Filter the material below down to the lines with the word "pitch" and give those lines.

Segment Start: Records supplied

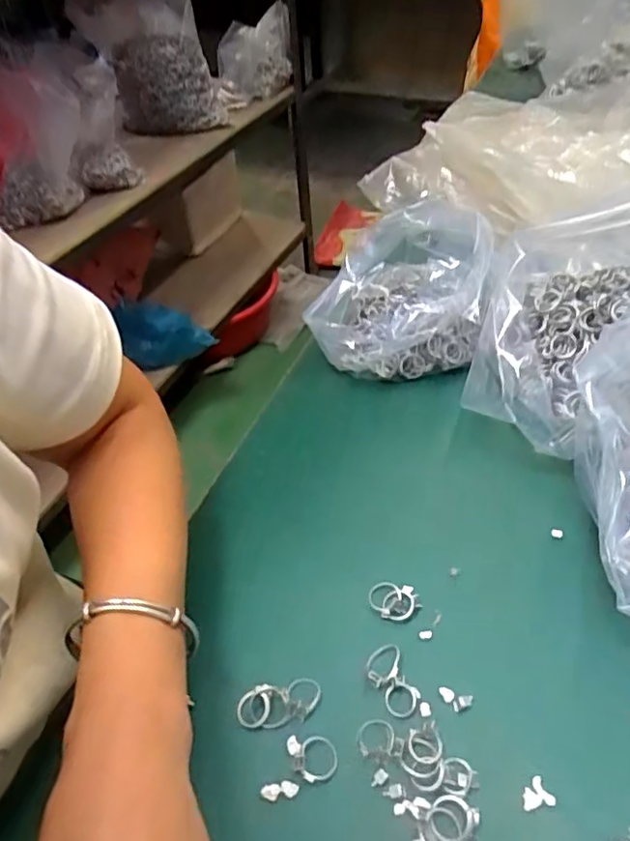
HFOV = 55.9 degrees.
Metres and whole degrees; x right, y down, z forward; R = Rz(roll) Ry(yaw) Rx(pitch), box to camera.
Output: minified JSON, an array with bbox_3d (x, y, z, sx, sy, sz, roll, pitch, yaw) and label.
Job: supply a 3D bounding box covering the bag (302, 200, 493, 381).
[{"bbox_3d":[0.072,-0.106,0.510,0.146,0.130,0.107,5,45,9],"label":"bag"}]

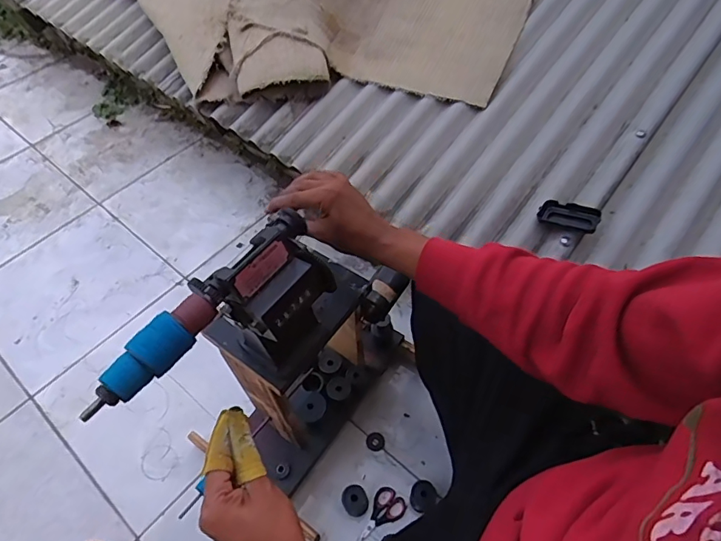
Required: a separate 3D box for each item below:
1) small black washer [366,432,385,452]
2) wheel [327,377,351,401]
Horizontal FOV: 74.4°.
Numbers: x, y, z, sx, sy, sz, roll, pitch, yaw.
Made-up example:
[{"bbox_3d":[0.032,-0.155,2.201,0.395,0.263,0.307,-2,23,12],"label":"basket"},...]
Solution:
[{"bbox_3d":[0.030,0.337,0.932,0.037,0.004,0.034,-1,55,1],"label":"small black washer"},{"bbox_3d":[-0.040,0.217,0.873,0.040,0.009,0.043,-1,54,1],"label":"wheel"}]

Segment End: Records supplied
Segment Start: Records supplied

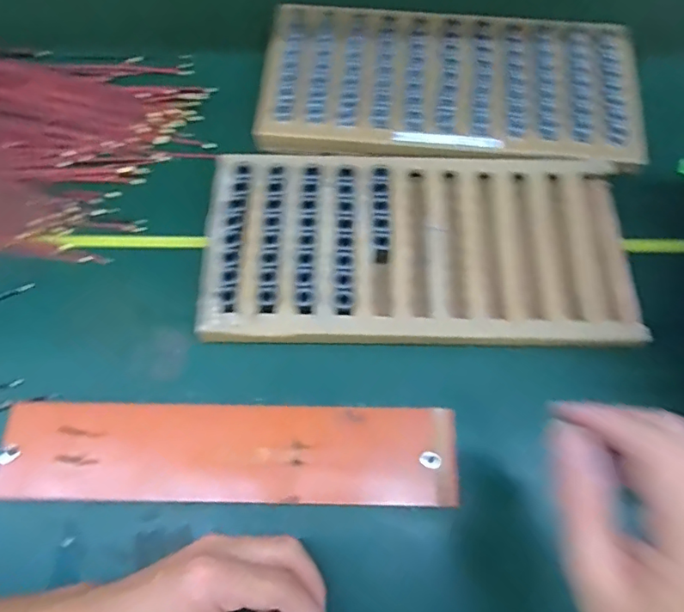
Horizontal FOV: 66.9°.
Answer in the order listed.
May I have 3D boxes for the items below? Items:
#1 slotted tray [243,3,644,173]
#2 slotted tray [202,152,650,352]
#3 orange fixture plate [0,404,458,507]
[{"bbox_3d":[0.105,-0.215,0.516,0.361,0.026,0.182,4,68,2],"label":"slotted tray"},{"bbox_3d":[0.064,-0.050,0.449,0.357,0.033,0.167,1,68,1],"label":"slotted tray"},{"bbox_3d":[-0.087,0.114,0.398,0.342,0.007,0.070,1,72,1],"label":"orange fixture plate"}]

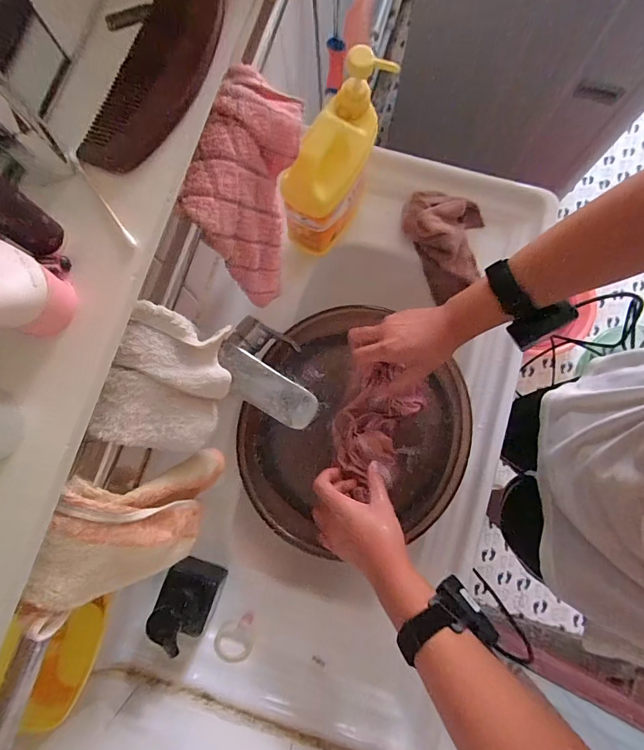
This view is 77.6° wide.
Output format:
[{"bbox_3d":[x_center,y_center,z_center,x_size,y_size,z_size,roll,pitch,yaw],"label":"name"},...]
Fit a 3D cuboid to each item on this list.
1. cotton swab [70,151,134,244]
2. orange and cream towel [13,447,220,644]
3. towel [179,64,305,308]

Segment End: Records supplied

== Response ==
Metres and whole degrees; x right, y down, z forward; R = Rz(roll) Ry(yaw) Rx(pitch), box to camera.
Output: minified JSON, an array with bbox_3d (x, y, z, sx, sy, sz, roll, pitch, yaw) and label.
Numbers: x, y, z, sx, sy, sz, roll, pitch, yaw.
[{"bbox_3d":[x_center,y_center,z_center,x_size,y_size,z_size,roll,pitch,yaw],"label":"name"},...]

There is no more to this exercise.